TASK DESCRIPTION:
Beneath this instruction is a listing. Transcribe from it only the stretch from the line with "middle pip: (561, 510)" through the line with "pinky tip: (568, 564)", both end lines included, exactly as written.
+++ INPUT RECORDS +++
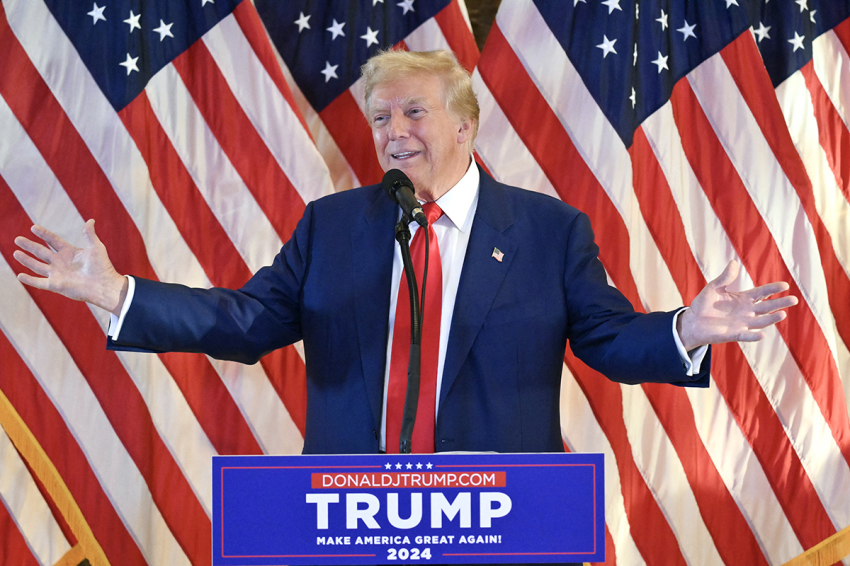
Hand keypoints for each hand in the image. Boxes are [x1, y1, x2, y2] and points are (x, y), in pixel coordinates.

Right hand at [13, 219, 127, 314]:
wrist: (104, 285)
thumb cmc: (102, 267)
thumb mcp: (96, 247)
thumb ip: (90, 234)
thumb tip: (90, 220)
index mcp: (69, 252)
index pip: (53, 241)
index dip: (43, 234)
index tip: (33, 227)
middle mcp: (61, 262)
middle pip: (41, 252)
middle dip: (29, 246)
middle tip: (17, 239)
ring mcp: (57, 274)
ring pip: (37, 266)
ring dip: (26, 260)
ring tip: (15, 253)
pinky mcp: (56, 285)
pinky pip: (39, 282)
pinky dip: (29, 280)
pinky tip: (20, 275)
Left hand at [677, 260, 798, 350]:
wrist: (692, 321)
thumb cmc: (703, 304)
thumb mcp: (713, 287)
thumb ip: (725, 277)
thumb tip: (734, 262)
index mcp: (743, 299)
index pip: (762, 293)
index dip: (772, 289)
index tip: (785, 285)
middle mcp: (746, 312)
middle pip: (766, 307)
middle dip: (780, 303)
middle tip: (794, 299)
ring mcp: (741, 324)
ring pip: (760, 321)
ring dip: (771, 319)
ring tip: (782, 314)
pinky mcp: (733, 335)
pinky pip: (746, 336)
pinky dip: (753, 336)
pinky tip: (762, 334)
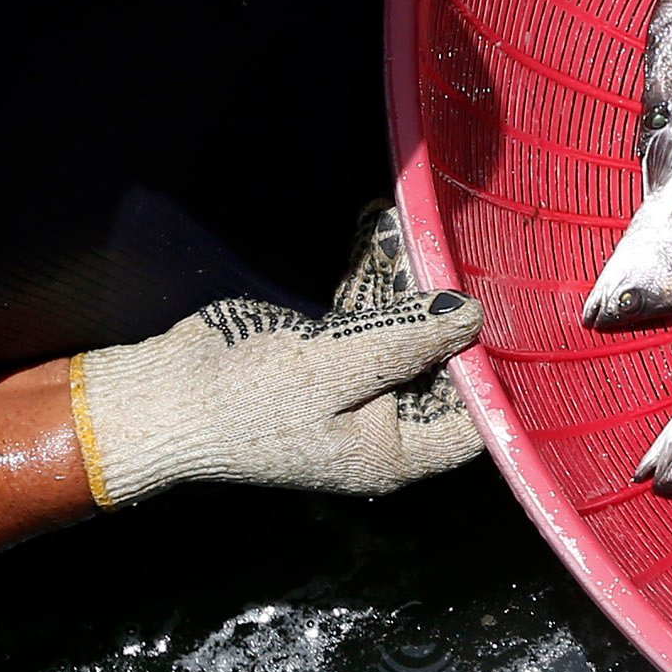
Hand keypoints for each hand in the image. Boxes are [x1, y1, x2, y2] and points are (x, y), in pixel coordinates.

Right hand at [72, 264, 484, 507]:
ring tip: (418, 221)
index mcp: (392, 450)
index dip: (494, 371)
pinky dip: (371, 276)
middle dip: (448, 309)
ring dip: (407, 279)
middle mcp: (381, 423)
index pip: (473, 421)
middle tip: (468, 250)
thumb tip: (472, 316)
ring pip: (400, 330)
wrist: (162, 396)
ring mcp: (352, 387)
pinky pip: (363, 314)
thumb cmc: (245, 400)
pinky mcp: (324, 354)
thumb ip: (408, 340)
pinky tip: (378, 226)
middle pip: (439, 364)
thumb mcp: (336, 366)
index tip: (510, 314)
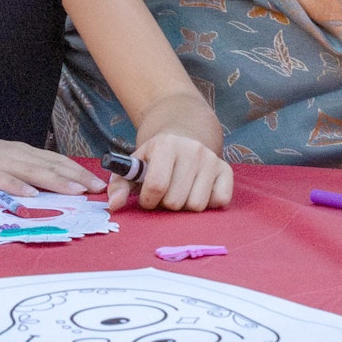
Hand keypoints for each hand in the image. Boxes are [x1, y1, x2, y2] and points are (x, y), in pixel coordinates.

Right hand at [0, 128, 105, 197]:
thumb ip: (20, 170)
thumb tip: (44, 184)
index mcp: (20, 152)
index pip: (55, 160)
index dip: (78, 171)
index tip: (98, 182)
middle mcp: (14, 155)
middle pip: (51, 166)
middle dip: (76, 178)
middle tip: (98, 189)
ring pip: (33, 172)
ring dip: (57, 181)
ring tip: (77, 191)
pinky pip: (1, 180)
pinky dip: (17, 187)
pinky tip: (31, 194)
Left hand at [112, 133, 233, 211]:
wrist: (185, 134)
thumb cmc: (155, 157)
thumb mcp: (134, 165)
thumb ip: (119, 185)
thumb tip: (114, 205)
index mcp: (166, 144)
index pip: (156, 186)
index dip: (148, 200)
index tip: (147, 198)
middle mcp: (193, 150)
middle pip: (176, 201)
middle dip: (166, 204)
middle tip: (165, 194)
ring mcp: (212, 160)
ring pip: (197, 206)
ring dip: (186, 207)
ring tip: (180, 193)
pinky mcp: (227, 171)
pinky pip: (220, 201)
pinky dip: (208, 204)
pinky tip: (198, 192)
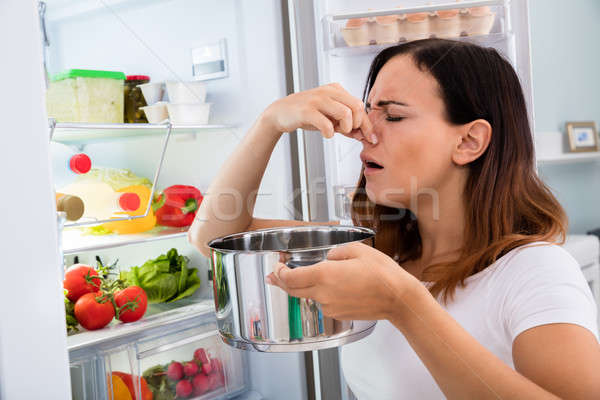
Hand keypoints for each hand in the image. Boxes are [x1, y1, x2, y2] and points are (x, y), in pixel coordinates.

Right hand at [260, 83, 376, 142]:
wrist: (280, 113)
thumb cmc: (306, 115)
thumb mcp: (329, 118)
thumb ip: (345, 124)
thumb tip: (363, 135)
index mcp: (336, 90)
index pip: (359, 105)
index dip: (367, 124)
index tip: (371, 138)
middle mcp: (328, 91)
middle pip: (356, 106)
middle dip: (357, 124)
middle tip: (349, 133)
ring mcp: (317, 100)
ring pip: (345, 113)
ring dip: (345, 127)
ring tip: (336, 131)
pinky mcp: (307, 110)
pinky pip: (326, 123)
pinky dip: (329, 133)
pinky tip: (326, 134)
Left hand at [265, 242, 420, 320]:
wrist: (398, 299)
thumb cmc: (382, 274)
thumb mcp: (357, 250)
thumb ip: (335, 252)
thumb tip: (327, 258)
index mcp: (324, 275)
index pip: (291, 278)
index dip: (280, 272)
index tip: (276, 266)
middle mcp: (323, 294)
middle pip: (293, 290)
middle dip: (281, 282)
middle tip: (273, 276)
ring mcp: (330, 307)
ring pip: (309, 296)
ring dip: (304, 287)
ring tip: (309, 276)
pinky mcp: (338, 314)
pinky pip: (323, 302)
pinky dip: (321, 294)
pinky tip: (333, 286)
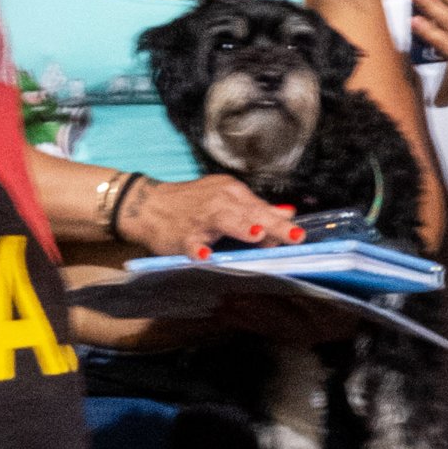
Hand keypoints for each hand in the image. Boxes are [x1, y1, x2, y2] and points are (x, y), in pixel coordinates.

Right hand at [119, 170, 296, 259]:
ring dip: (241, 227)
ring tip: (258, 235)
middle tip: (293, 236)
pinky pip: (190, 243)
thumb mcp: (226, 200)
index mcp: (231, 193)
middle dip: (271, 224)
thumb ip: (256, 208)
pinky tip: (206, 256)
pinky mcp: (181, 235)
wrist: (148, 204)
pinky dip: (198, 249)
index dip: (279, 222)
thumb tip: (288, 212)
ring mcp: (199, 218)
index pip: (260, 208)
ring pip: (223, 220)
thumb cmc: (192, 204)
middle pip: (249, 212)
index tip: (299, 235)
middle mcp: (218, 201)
+++
+++ INPUT RECORDS +++
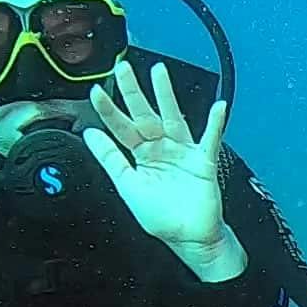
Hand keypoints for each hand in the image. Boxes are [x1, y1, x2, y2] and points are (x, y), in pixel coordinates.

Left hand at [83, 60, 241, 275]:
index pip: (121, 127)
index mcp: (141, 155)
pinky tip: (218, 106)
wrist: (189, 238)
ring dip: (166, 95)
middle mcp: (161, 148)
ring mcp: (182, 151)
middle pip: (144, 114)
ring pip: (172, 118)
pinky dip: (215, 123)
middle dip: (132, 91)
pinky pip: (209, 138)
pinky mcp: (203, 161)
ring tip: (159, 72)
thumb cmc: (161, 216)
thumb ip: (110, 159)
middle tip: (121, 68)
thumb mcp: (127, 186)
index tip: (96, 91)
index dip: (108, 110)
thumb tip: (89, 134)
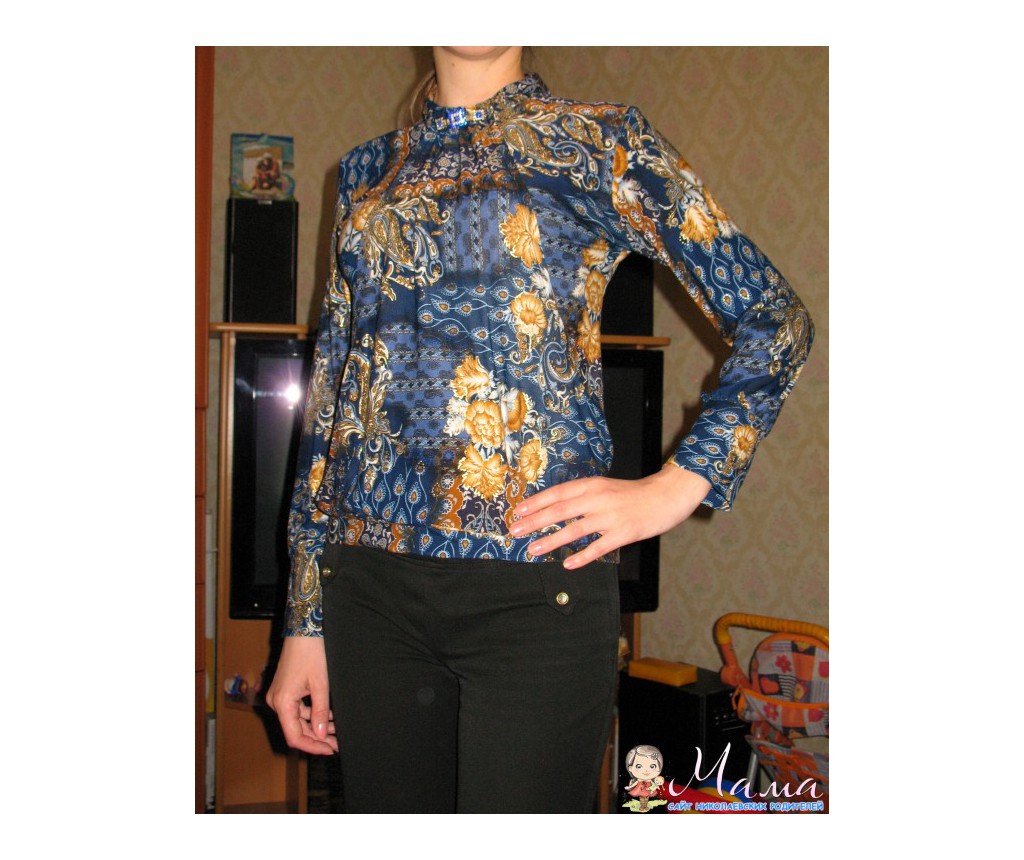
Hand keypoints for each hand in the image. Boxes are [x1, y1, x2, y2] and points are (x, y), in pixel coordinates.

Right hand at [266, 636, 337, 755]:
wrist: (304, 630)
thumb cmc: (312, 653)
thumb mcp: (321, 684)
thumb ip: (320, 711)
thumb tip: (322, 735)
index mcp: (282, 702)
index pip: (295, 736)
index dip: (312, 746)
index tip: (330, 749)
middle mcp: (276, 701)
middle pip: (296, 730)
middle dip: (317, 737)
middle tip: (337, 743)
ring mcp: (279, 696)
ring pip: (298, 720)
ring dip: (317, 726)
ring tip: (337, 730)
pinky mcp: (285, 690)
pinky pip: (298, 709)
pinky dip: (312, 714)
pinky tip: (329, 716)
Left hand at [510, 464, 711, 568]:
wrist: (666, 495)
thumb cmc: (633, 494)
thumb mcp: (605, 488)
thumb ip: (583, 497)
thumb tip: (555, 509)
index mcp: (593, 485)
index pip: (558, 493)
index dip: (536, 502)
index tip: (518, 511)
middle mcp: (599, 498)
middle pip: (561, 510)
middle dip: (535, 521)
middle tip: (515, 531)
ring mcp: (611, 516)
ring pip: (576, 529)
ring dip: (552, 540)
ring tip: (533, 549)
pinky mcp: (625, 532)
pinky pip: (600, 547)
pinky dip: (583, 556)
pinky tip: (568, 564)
+++
RESPONSE BELOW:
middle pip: (561, 510)
middle dip: (535, 521)
middle tip: (515, 531)
ring mcp: (611, 516)
ring pip: (576, 529)
ring dip: (552, 540)
ring tip: (533, 549)
pinky mcp: (625, 532)
pinky pip: (600, 547)
pinky dip: (583, 556)
pinky tip: (568, 564)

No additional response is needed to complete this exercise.